ML Foundations · Post 10/10

You've picked a model, engineered features, and care about the right metric. One question remains: how do you actually pick a configuration of the model, and how do you know how well it'll do on data it has never seen?

Train / Validation / Test split

Split your data into three disjoint sets:

  • Train (60–70%) — fit the model parameters.
  • Validation (15–20%) — pick the model, pick the hyperparameters. Used many times during development.
  • Test (15–20%) — final unbiased evaluation. Used once, at the end.

The whole reason for three splits instead of two: every time you make a decision based on the validation score, the validation set becomes a little less of an honest measure. After dozens of comparisons, the validation score is also overfit. The test set, used exactly once, is the unbiased number you report.

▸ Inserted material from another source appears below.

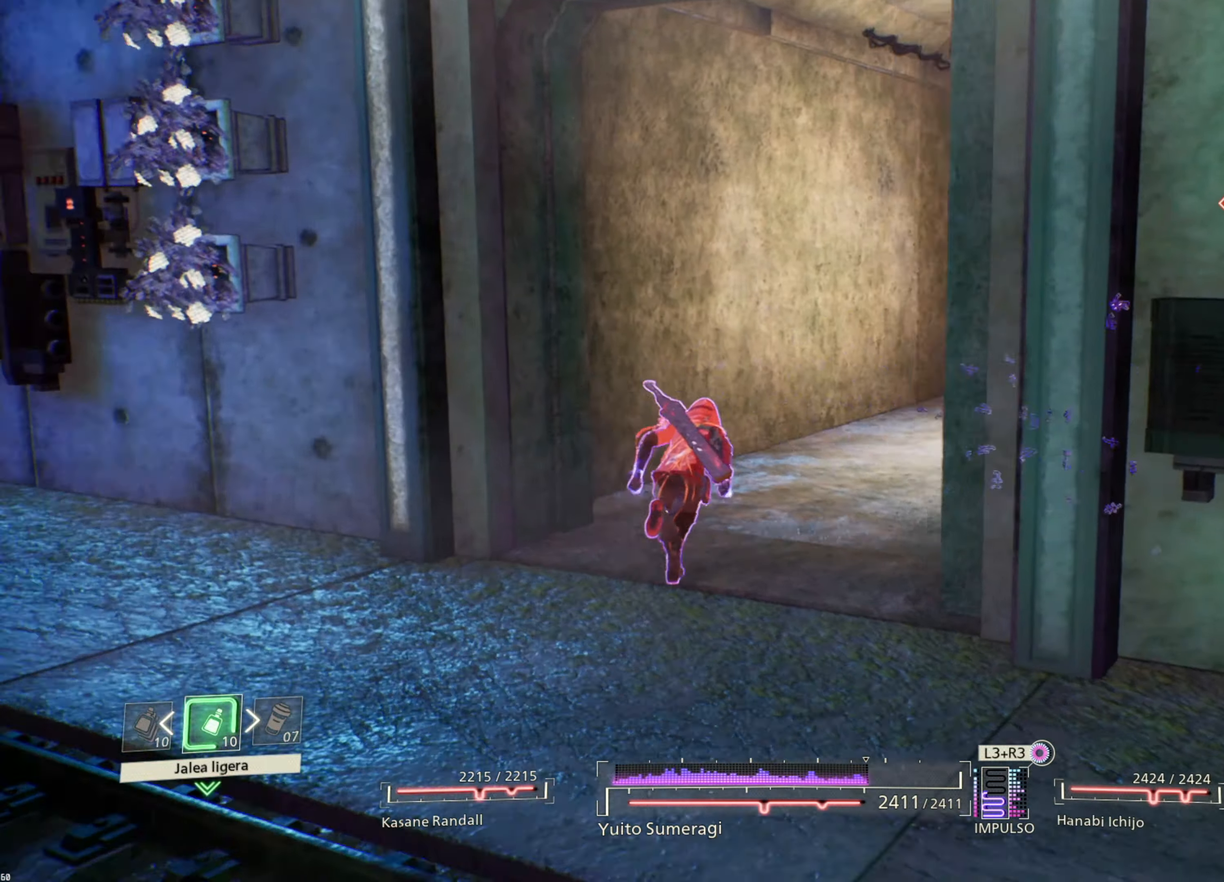
{"buttons": [], "left_stick": "up", "right_stick": "right", "events": [[100, "right_stick", "center"], [417, "right_stick", "right"]]}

⚠️ Never tune on the test set. It must remain unseen until the very end. If you check the test score and then go back to change anything, the test set is contaminated and the final number is no longer trustworthy.

Cross-validation (k-fold)

For small datasets, a single validation split is wasteful and noisy. k-fold cross-validation rotates the validation set:

  1. Split the training data into k equal folds.
  2. Train on k−1 folds, validate on the remaining one.
  3. Repeat k times, each fold playing the validation role once.
  4. Average the k scores.

You get k validation scores instead of one — and every training example gets used for both training and validation across the folds. Standard k values: 5 or 10. Stratified k-fold preserves the class balance in each fold, useful for imbalanced classification.

Estimators in scikit-learn

The whole loop fits into a tiny API. Every model in scikit-learn shares the same three methods:

model.fit(X_train, y_train)        # learn parameters
preds = model.predict(X_test)      # predict on new data
score = model.score(X_test, y_test)  # default metric for the model

For hyperparameter tuning, GridSearchCV and RandomizedSearchCV wrap any estimator and run cross-validation across a grid of parameter combinations, returning the best one. You write the parameter grid once and let it explore.

The discipline

The whole machinery exists for one reason: keeping your final number honest. If at any point the test set leaks into your decisions — even indirectly, by peeking at it and then "just trying one more thing" — the number you report stops being a prediction and starts being a description of the data you already saw.

The model picking, the tuning, the cross-validation, the careful split: all of it is just bookkeeping to make sure the final test score answers the question you actually care about — will this model work on data it has never seen?


That's the last of the foundations. From here, every algorithm-specific deep dive in the rest of the series rests on these ten ideas.